**ACTIVITY**
Set the whole listing down again exactly as written.

**INPUT MATERIAL**

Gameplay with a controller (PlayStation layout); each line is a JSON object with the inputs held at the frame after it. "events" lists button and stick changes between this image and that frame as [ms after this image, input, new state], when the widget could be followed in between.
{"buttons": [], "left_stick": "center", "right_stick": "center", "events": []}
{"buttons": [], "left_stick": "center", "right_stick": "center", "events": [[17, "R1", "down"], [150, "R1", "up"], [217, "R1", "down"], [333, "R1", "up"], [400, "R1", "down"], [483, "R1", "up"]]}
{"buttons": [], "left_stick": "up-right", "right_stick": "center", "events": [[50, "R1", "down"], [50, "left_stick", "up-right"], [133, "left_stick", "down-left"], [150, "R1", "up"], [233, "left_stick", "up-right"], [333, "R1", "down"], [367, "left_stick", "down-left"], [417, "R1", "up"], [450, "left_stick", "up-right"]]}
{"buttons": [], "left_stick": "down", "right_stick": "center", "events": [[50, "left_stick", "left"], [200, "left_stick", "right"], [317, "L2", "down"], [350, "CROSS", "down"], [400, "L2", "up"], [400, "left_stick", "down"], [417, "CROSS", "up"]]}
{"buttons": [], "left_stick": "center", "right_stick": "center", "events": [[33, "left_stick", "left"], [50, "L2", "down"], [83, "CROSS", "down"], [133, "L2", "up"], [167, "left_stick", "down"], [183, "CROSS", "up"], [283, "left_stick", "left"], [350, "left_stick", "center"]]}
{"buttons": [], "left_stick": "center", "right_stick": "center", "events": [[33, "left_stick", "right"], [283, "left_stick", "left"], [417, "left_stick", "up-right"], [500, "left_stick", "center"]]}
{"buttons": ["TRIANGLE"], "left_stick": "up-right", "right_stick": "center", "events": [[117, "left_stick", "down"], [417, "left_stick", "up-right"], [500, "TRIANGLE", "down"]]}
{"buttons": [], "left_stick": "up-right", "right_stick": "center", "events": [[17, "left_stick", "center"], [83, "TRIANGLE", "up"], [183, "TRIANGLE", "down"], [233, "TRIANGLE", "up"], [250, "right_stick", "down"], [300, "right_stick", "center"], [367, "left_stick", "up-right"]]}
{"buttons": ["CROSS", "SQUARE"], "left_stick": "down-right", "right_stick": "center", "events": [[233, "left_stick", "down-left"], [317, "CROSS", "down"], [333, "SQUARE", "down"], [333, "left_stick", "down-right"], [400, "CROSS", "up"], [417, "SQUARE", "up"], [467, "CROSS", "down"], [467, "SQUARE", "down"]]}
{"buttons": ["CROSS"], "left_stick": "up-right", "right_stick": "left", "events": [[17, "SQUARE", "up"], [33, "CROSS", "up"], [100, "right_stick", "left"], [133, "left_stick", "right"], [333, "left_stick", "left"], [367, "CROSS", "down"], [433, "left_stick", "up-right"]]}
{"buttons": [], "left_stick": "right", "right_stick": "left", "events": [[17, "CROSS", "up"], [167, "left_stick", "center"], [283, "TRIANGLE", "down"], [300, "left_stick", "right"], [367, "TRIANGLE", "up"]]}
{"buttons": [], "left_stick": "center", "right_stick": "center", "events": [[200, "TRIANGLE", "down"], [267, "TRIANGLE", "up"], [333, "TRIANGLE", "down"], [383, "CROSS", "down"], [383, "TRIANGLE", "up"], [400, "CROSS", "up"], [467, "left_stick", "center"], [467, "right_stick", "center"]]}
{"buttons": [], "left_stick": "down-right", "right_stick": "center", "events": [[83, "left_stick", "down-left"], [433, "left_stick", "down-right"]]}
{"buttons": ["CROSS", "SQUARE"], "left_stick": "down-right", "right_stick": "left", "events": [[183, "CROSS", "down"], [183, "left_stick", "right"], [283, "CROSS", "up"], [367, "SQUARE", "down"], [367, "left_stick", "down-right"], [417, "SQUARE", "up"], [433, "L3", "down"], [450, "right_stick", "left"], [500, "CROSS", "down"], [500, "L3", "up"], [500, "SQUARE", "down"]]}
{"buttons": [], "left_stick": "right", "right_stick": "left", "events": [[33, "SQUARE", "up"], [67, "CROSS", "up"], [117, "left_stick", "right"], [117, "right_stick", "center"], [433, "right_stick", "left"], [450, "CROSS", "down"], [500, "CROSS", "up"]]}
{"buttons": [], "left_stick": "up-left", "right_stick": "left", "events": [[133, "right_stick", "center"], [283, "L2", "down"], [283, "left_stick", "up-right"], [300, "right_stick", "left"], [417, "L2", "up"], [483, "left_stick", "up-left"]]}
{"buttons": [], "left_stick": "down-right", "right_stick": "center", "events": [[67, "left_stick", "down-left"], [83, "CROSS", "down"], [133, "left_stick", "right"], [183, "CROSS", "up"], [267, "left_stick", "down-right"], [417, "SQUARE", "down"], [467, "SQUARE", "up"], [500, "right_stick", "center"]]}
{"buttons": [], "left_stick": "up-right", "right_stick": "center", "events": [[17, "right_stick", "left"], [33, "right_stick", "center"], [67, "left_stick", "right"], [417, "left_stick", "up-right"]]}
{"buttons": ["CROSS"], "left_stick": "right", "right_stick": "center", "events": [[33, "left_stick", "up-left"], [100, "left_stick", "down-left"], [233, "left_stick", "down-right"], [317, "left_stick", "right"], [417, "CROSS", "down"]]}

**TASK ANSWER**
Gameplay with a controller (PlayStation layout); each line is a JSON object with the inputs held at the frame after it. "events" lists button and stick changes between this image and that frame as [ms after this image, input, new state], when the widget could be followed in between.
{"buttons": [], "left_stick": "center", "right_stick": "center", "events": []}
{"buttons": [], "left_stick": "center", "right_stick": "center", "events": [[17, "R1", "down"], [150, "R1", "up"], [217, "R1", "down"], [333, "R1", "up"], [400, "R1", "down"], [483, "R1", "up"]]}
{"buttons": [], "left_stick": "up-right", "right_stick": "center", "events": [[50, "R1", "down"], [50, "left_stick", "up-right"], [133, "left_stick", "down-left"], [150, "R1", "up"], [233, "left_stick", "up-right"], [333, "R1", "down"], [367, "left_stick", "down-left"], [417, "R1", "up"], [450, "left_stick", "up-right"]]}
{"buttons": [], "left_stick": "down", "right_stick": "center", "events": [[50, "left_stick", "left"], [200, "left_stick", "right"], [317, "L2", "down"], [350, "CROSS", "down"], [400, "L2", "up"], [400, "left_stick", "down"], [417, "CROSS", "up"]]}
{"buttons": [], "left_stick": "center", "right_stick": "center", "events": [[33, "left_stick", "left"], [50, "L2", "down"], [83, "CROSS", "down"], [133, "L2", "up"], [167, "left_stick", "down"], [183, "CROSS", "up"], [283, "left_stick", "left"], [350, "left_stick", "center"]]}
{"buttons": [], "left_stick": "center", "right_stick": "center", "events": [[33, "left_stick", "right"], [283, "left_stick", "left"], [417, "left_stick", "up-right"], [500, "left_stick", "center"]]}
{"buttons": ["TRIANGLE"], "left_stick": "up-right", "right_stick": "center", "events": [[117, "left_stick", "down"], [417, "left_stick", "up-right"], [500, "TRIANGLE", "down"]]}
{"buttons": [], "left_stick": "up-right", "right_stick": "center", "events": [[17, "left_stick", "center"], [83, "TRIANGLE", "up"], [183, "TRIANGLE", "down"], [233, "TRIANGLE", "up"], [250, "right_stick", "down"], [300, "right_stick", "center"], [367, "left_stick", "up-right"]]}
{"buttons": ["CROSS", "SQUARE"], "left_stick": "down-right", "right_stick": "center", "events": [[233, "left_stick", "down-left"], [317, "CROSS", "down"], [333, "SQUARE", "down"], [333, "left_stick", "down-right"], [400, "CROSS", "up"], [417, "SQUARE", "up"], [467, "CROSS", "down"], [467, "SQUARE", "down"]]}
{"buttons": ["CROSS"], "left_stick": "up-right", "right_stick": "left", "events": [[17, "SQUARE", "up"], [33, "CROSS", "up"], [100, "right_stick", "left"], [133, "left_stick", "right"], [333, "left_stick", "left"], [367, "CROSS", "down"], [433, "left_stick", "up-right"]]}
{"buttons": [], "left_stick": "right", "right_stick": "left", "events": [[17, "CROSS", "up"], [167, "left_stick", "center"], [283, "TRIANGLE", "down"], [300, "left_stick", "right"], [367, "TRIANGLE", "up"]]}
{"buttons": [], "left_stick": "center", "right_stick": "center", "events": [[200, "TRIANGLE", "down"], [267, "TRIANGLE", "up"], [333, "TRIANGLE", "down"], [383, "CROSS", "down"], [383, "TRIANGLE", "up"], [400, "CROSS", "up"], [467, "left_stick", "center"], [467, "right_stick", "center"]]}
{"buttons": [], "left_stick": "down-right", "right_stick": "center", "events": [[83, "left_stick", "down-left"], [433, "left_stick", "down-right"]]}
{"buttons": ["CROSS", "SQUARE"], "left_stick": "down-right", "right_stick": "left", "events": [[183, "CROSS", "down"], [183, "left_stick", "right"], [283, "CROSS", "up"], [367, "SQUARE", "down"], [367, "left_stick", "down-right"], [417, "SQUARE", "up"], [433, "L3", "down"], [450, "right_stick", "left"], [500, "CROSS", "down"], [500, "L3", "up"], [500, "SQUARE", "down"]]}
{"buttons": [], "left_stick": "right", "right_stick": "left", "events": [[33, "SQUARE", "up"], [67, "CROSS", "up"], [117, "left_stick", "right"], [117, "right_stick", "center"], [433, "right_stick", "left"], [450, "CROSS", "down"], [500, "CROSS", "up"]]}
{"buttons": [], "left_stick": "up-left", "right_stick": "left", "events": [[133, "right_stick", "center"], [283, "L2", "down"], [283, "left_stick", "up-right"], [300, "right_stick", "left"], [417, "L2", "up"], [483, "left_stick", "up-left"]]}
{"buttons": [], "left_stick": "down-right", "right_stick": "center", "events": [[67, "left_stick", "down-left"], [83, "CROSS", "down"], [133, "left_stick", "right"], [183, "CROSS", "up"], [267, "left_stick", "down-right"], [417, "SQUARE", "down"], [467, "SQUARE", "up"], [500, "right_stick", "center"]]}
{"buttons": [], "left_stick": "up-right", "right_stick": "center", "events": [[17, "right_stick", "left"], [33, "right_stick", "center"], [67, "left_stick", "right"], [417, "left_stick", "up-right"]]}
{"buttons": ["CROSS"], "left_stick": "right", "right_stick": "center", "events": [[33, "left_stick", "up-left"], [100, "left_stick", "down-left"], [233, "left_stick", "down-right"], [317, "left_stick", "right"], [417, "CROSS", "down"]]}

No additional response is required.